Director George Cosmatos did well with the soundtrack, the scenic beauty of Arizona and with scenes of dry lightning which preceded and set the tone for violent actions. There remains, however, a sameness about westerns. The players ride, shoot, kill the bad guys, along with some good guys, and it all comes out all right. It took me about half way into the film to begin to appreciate where Cosmatos was going. His western is extended somewhat beyond the O.K. Corral shoot-out. How many times has that been filmed? He reaches for a larger view of the history of his characters. Wyatt Earp (Kurt Russell) lived into the 1020s and was married to Josephine Marcus (Dana Delaney) for 45 years after the O.K. Corral incident.

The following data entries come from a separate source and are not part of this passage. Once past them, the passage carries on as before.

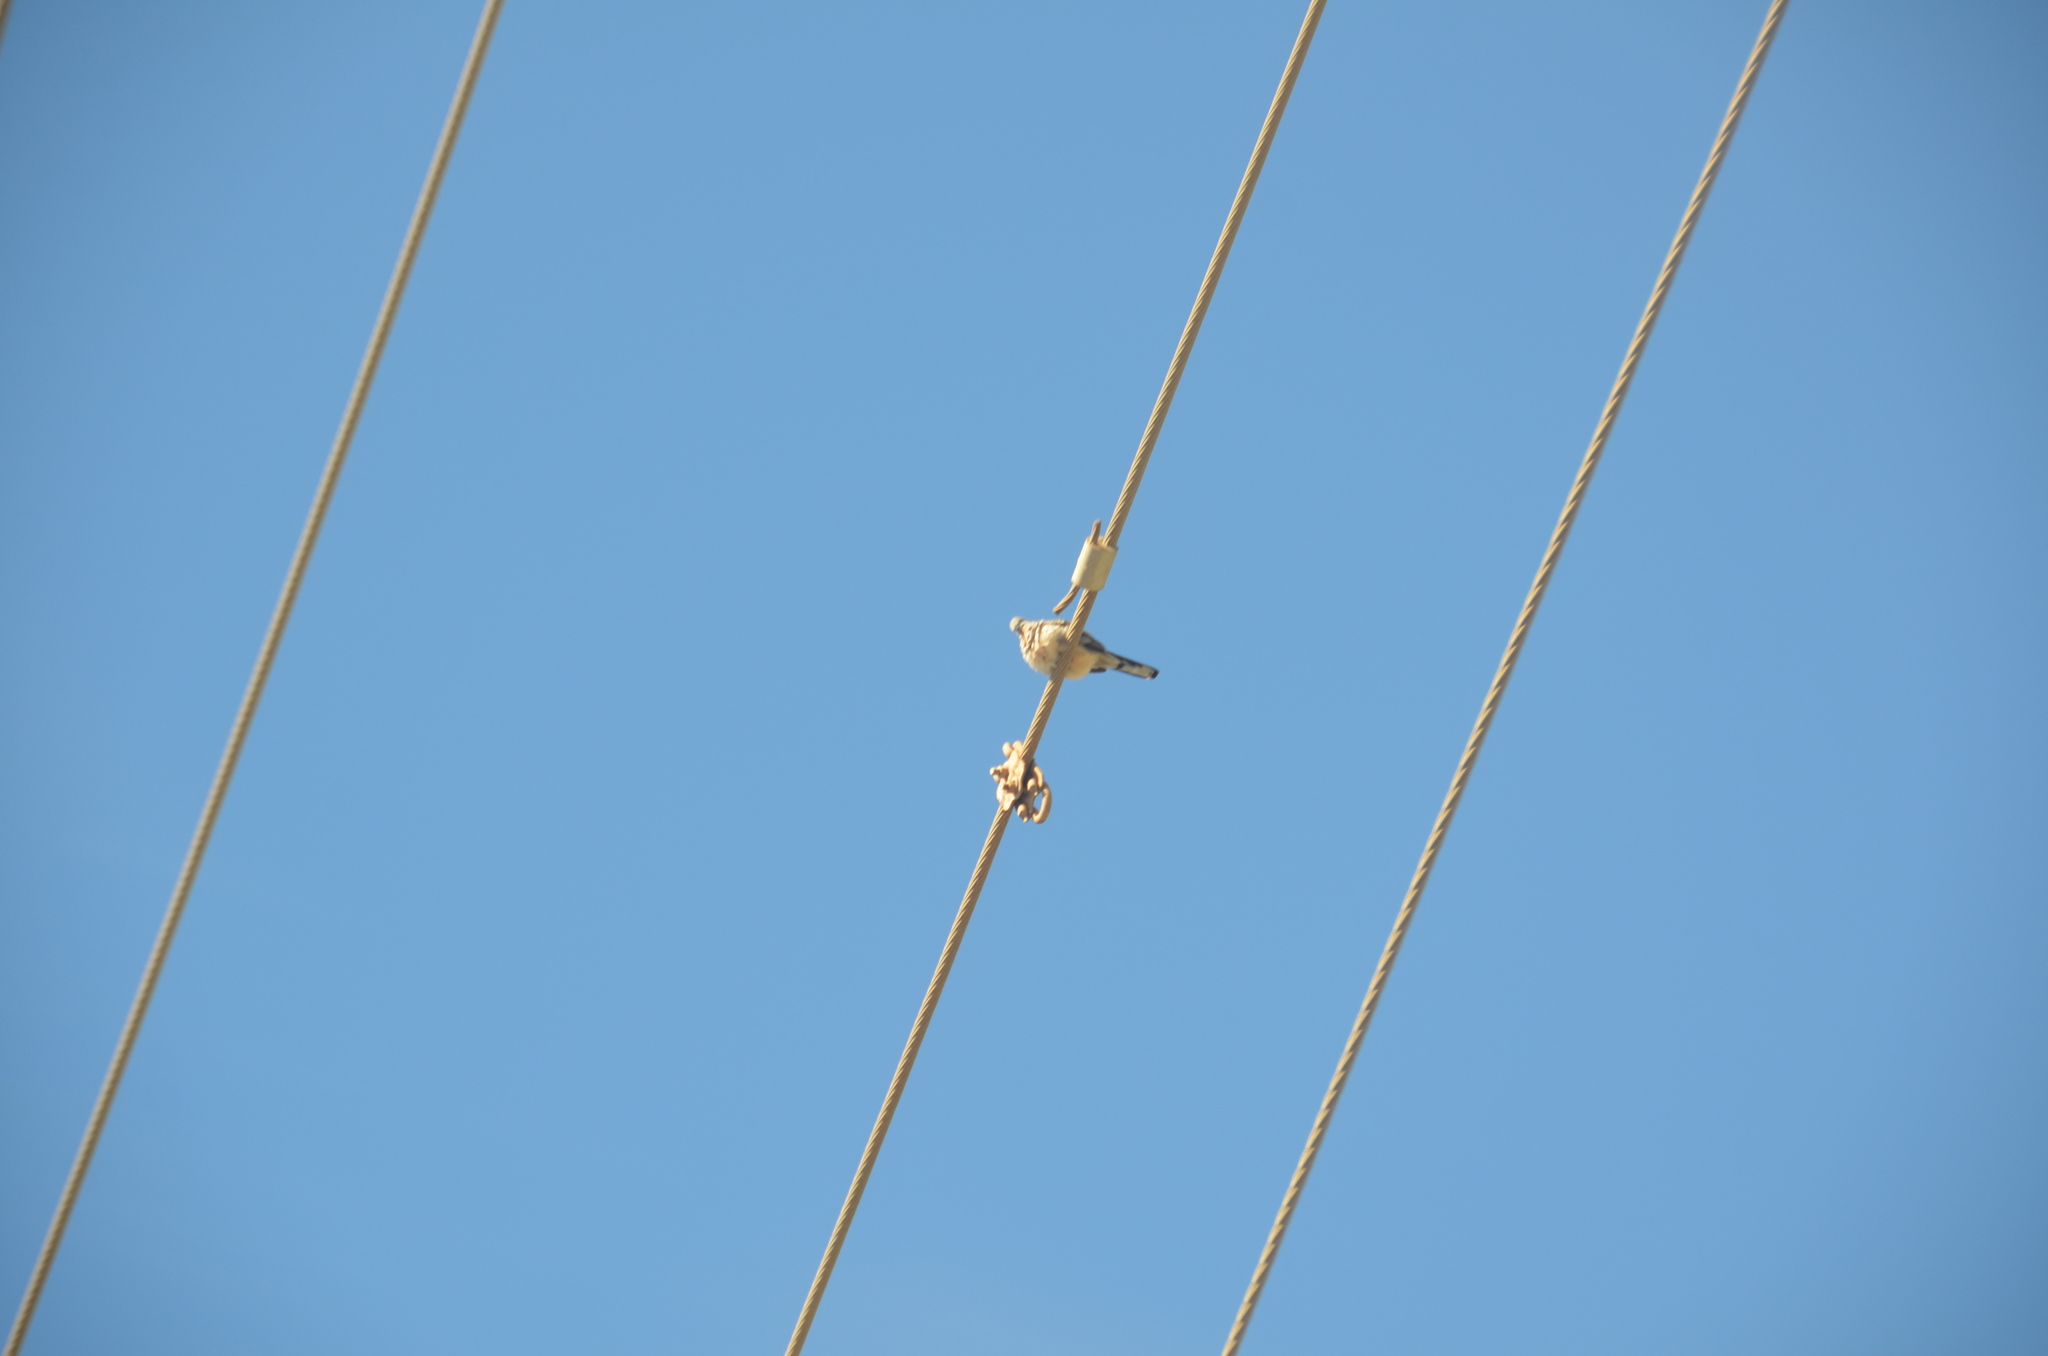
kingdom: Animalia
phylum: Chordata
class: Aves
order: Columbiformes
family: Columbidae
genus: Geopelia
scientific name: Geopelia striata
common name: Zebra dove
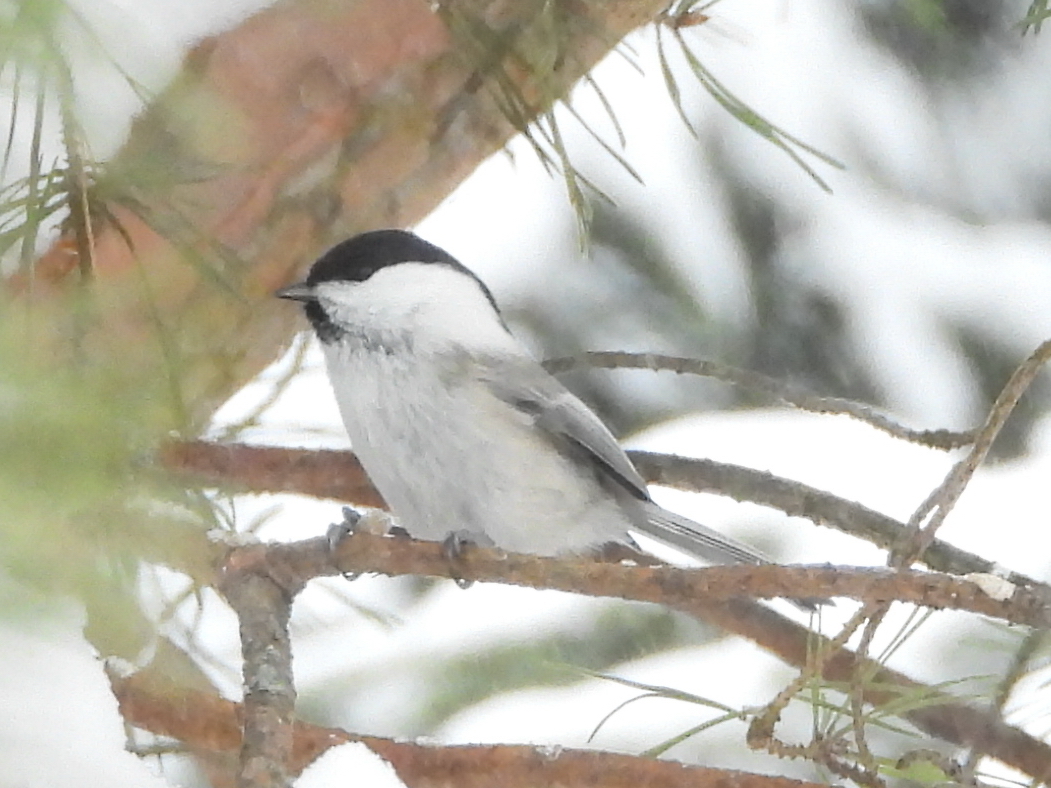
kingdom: Animalia
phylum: Chordata
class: Aves
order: Passeriformes
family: Paridae
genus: Poecile
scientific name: Poecile montanus
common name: Willow tit
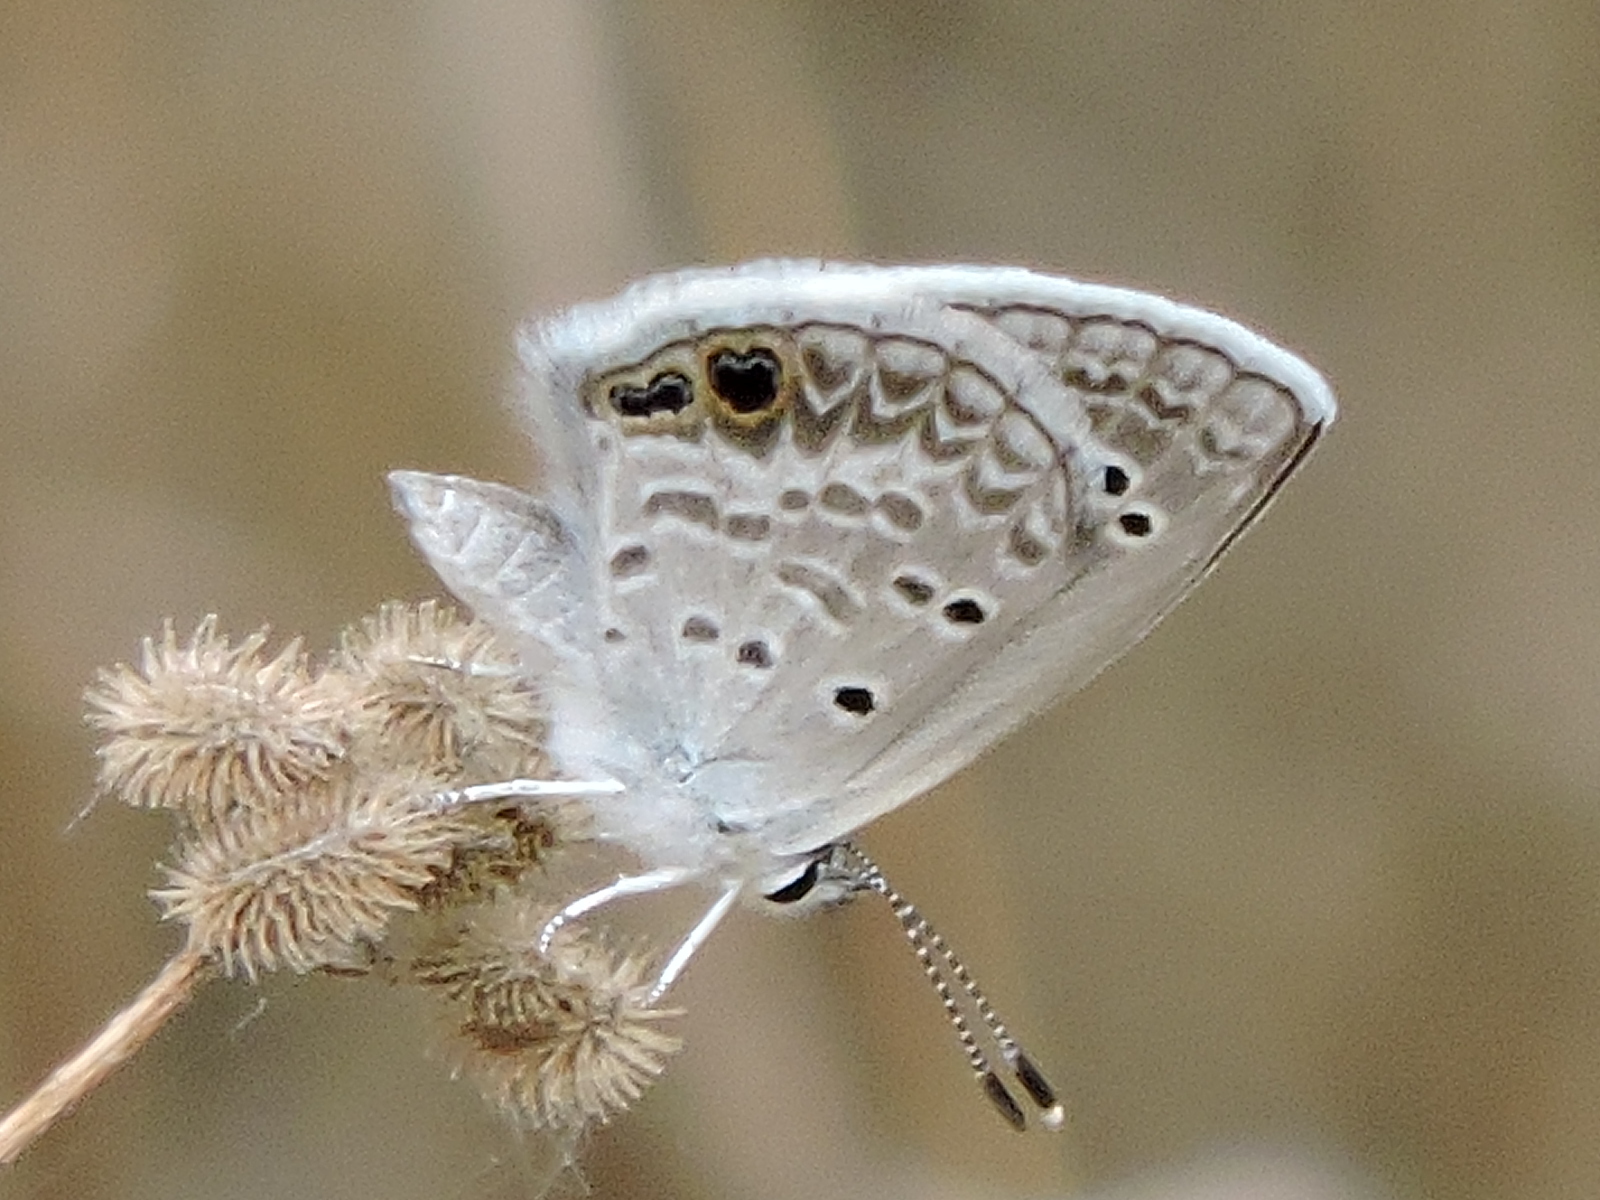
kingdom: Animalia
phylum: Arthropoda
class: Insecta
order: Lepidoptera
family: Lycaenidae
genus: Echinargus
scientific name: Echinargus isola
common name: Reakirt's blue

The performances of Russell and Delaney, along with Val Kilmer as Doc Holliday and Sam Elliott as Virgil Earp, are better than the film itself. The use of Charlton Heston in a small part as a rancher is a great touch, as is the strong and convincing voice of Robert Mitchum as the narrator.
There are interesting parallels to our cities today and there is much to admire in this production. The violence, which perhaps is necessary, detracts from the credibility of the history. It could have been muted and had the same effect. I was not completely convinced by the film; however, it you are a fan of westerns, you'll probably enjoy this trip to the old west.